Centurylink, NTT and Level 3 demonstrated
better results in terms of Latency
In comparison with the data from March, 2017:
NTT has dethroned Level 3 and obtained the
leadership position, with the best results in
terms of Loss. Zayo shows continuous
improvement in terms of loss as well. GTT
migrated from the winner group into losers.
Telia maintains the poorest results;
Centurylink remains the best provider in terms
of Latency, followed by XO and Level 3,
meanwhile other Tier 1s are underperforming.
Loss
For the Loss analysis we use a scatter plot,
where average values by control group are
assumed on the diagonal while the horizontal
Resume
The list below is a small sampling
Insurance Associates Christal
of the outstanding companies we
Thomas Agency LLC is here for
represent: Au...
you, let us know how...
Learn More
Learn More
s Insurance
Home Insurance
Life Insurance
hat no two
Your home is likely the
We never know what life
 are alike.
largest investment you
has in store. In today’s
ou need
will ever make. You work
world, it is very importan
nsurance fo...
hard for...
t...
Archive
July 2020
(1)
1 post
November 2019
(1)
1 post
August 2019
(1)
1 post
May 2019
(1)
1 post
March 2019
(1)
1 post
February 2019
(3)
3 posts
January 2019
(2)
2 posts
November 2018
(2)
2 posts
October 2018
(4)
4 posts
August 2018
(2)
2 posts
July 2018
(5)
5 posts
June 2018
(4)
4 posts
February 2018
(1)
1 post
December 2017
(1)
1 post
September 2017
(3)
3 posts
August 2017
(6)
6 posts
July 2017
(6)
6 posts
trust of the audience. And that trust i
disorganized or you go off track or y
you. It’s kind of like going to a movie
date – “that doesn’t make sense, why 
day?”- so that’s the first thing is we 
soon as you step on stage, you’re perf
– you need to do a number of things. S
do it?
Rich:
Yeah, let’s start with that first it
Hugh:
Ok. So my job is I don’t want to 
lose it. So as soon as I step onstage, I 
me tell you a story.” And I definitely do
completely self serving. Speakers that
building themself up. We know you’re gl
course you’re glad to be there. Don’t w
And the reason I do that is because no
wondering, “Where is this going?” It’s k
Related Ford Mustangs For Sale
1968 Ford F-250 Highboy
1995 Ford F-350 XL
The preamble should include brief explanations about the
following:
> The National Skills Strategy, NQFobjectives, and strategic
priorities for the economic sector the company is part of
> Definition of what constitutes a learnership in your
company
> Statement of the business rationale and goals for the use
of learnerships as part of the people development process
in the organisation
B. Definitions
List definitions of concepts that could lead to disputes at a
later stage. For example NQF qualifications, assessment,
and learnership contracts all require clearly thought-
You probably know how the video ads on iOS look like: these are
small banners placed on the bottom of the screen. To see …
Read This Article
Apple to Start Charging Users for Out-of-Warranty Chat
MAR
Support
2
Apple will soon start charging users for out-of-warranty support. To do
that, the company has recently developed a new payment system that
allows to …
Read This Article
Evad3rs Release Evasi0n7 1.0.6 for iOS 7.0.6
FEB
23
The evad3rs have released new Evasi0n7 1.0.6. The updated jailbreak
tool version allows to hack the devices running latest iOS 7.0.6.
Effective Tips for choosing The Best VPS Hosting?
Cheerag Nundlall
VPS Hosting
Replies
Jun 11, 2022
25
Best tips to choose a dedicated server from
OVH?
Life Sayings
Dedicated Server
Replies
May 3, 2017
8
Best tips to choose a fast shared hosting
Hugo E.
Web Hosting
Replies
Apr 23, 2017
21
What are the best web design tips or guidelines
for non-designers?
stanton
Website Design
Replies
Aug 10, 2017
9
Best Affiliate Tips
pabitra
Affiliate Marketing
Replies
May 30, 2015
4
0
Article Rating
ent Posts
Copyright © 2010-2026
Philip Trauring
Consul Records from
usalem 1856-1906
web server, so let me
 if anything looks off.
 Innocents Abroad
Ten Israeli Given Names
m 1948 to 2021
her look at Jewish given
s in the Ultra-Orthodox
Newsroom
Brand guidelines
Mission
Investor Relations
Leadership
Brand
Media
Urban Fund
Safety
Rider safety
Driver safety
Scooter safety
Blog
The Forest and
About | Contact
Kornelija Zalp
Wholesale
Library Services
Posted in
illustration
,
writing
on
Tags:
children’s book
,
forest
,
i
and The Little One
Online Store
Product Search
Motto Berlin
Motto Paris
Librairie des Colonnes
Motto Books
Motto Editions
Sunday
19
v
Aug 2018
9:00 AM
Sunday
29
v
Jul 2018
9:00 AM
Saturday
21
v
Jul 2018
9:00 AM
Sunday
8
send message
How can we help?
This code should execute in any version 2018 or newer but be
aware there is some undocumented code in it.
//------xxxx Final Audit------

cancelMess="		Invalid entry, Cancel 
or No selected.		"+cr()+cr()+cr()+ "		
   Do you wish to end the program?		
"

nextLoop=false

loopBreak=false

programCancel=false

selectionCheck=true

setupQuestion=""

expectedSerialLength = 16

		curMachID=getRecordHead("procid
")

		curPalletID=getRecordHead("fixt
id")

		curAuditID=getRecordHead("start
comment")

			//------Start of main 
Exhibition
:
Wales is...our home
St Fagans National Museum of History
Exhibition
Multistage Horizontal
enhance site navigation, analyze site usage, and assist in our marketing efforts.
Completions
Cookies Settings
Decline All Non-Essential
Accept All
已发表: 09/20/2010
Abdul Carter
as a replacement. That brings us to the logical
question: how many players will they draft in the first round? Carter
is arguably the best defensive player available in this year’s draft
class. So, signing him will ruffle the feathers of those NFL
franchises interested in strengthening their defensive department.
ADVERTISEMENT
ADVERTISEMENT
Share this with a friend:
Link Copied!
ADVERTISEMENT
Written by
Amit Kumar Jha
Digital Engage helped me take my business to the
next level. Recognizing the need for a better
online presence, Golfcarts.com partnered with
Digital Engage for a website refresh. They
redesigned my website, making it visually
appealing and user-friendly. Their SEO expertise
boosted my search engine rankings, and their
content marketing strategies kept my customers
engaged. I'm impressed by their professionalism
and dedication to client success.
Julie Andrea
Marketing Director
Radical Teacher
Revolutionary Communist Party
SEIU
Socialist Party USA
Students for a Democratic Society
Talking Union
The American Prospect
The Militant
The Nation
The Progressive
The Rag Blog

--*--

▸ **Task directions**: Please reproduce the listing above word for word, keeping every line in its original order.

▸ **Result of this task**:
Centurylink, NTT and Level 3 demonstrated
better results in terms of Latency
In comparison with the data from March, 2017:
NTT has dethroned Level 3 and obtained the
leadership position, with the best results in
terms of Loss. Zayo shows continuous
improvement in terms of loss as well. GTT
migrated from the winner group into losers.
Telia maintains the poorest results;
Centurylink remains the best provider in terms
of Latency, followed by XO and Level 3,
meanwhile other Tier 1s are underperforming.
Loss
For the Loss analysis we use a scatter plot,
where average values by control group are
assumed on the diagonal while the horizontal
Resume
The list below is a small sampling
Insurance Associates Christal
of the outstanding companies we
Thomas Agency LLC is here for
represent: Au...
you, let us know how...
Learn More
Learn More
s Insurance
Home Insurance
Life Insurance
hat no two
Your home is likely the
We never know what life
 are alike.
largest investment you
has in store. In today’s
ou need
will ever make. You work
world, it is very importan
nsurance fo...
hard for...
t...
Archive
July 2020
(1)
1 post
November 2019
(1)
1 post
August 2019
(1)
1 post
May 2019
(1)
1 post
March 2019
(1)
1 post
February 2019
(3)
3 posts
January 2019
(2)
2 posts
November 2018
(2)
2 posts
October 2018
(4)
4 posts
August 2018
(2)
2 posts
July 2018
(5)
5 posts
June 2018
(4)
4 posts
February 2018
(1)
1 post
December 2017
(1)
1 post
September 2017
(3)
3 posts
August 2017
(6)
6 posts
July 2017
(6)
6 posts
trust of the audience. And that trust i
disorganized or you go off track or y
you. It’s kind of like going to a movie
date – “that doesn’t make sense, why 
day?”- so that’s the first thing is we 
soon as you step on stage, you’re perf
– you need to do a number of things. S
do it?
Rich:
Yeah, let’s start with that first it
Hugh:
Ok. So my job is I don’t want to 
lose it. So as soon as I step onstage, I 
me tell you a story.” And I definitely do
completely self serving. Speakers that
building themself up. We know you’re gl
course you’re glad to be there. Don’t w
And the reason I do that is because no
wondering, “Where is this going?” It’s k
Related Ford Mustangs For Sale
1968 Ford F-250 Highboy
1995 Ford F-350 XL
The preamble should include brief explanations about the
following:
> The National Skills Strategy, NQFobjectives, and strategic
priorities for the economic sector the company is part of
> Definition of what constitutes a learnership in your
company
> Statement of the business rationale and goals for the use
of learnerships as part of the people development process
in the organisation
B. Definitions
List definitions of concepts that could lead to disputes at a
later stage. For example NQF qualifications, assessment,
and learnership contracts all require clearly thought-
You probably know how the video ads on iOS look like: these are
small banners placed on the bottom of the screen. To see …
Read This Article
Apple to Start Charging Users for Out-of-Warranty Chat
MAR
Support
2
Apple will soon start charging users for out-of-warranty support. To do
that, the company has recently developed a new payment system that
allows to …
Read This Article
Evad3rs Release Evasi0n7 1.0.6 for iOS 7.0.6
FEB
23
The evad3rs have released new Evasi0n7 1.0.6. The updated jailbreak
tool version allows to hack the devices running latest iOS 7.0.6.
Effective Tips for choosing The Best VPS Hosting?
Cheerag Nundlall
VPS Hosting
Replies
Jun 11, 2022
25
Best tips to choose a dedicated server from
OVH?
Life Sayings
Dedicated Server
Replies
May 3, 2017
8
Best tips to choose a fast shared hosting
Hugo E.
Web Hosting
Replies
Apr 23, 2017
21
What are the best web design tips or guidelines
for non-designers?
stanton
Website Design
Replies
Aug 10, 2017
9
Best Affiliate Tips
pabitra
Affiliate Marketing
Replies
May 30, 2015
4
0
Article Rating
ent Posts
Copyright © 2010-2026
Philip Trauring
Consul Records from
usalem 1856-1906
web server, so let me
 if anything looks off.
 Innocents Abroad
Ten Israeli Given Names
m 1948 to 2021
her look at Jewish given
s in the Ultra-Orthodox
Newsroom
Brand guidelines
Mission
Investor Relations
Leadership
Brand
Media
Urban Fund
Safety
Rider safety
Driver safety
Scooter safety
Blog
The Forest and
About | Contact
Kornelija Zalp
Wholesale
Library Services
Posted in
illustration
,
writing
on
Tags:
children’s book
,
forest
,
i
and The Little One
Online Store
Product Search
Motto Berlin
Motto Paris
Librairie des Colonnes
Motto Books
Motto Editions
Sunday
19
v
Aug 2018
9:00 AM
Sunday
29
v
Jul 2018
9:00 AM
Saturday
21
v
Jul 2018
9:00 AM
Sunday
8
send message
How can we help?
This code should execute in any version 2018 or newer but be
aware there is some undocumented code in it.
//------xxxx Final Audit------

cancelMess="		Invalid entry, Cancel 
or No selected.		"+cr()+cr()+cr()+ "		
   Do you wish to end the program?		
"

nextLoop=false

loopBreak=false

programCancel=false

selectionCheck=true

setupQuestion=""

expectedSerialLength = 16

		curMachID=getRecordHead("procid
")

		curPalletID=getRecordHead("fixt
id")

		curAuditID=getRecordHead("start
comment")

			//------Start of main 
Exhibition
:
Wales is...our home
St Fagans National Museum of History
Exhibition
Multistage Horizontal
enhance site navigation, analyze site usage, and assist in our marketing efforts.
Completions
Cookies Settings
Decline All Non-Essential
Accept All
已发表: 09/20/2010
Abdul Carter
as a replacement. That brings us to the logical
question: how many players will they draft in the first round? Carter
is arguably the best defensive player available in this year’s draft
class. So, signing him will ruffle the feathers of those NFL
franchises interested in strengthening their defensive department.
ADVERTISEMENT
ADVERTISEMENT
Share this with a friend:
Link Copied!
ADVERTISEMENT
Written by
Amit Kumar Jha
Digital Engage helped me take my business to the
next level. Recognizing the need for a better
online presence, Golfcarts.com partnered with
Digital Engage for a website refresh. They
redesigned my website, making it visually
appealing and user-friendly. Their SEO expertise
boosted my search engine rankings, and their
content marketing strategies kept my customers
engaged. I'm impressed by their professionalism
and dedication to client success.
Julie Andrea
Marketing Director
Radical Teacher
Revolutionary Communist Party
SEIU
Socialist Party USA
Students for a Democratic Society
Talking Union
The American Prospect
The Militant
The Nation
The Progressive
The Rag Blog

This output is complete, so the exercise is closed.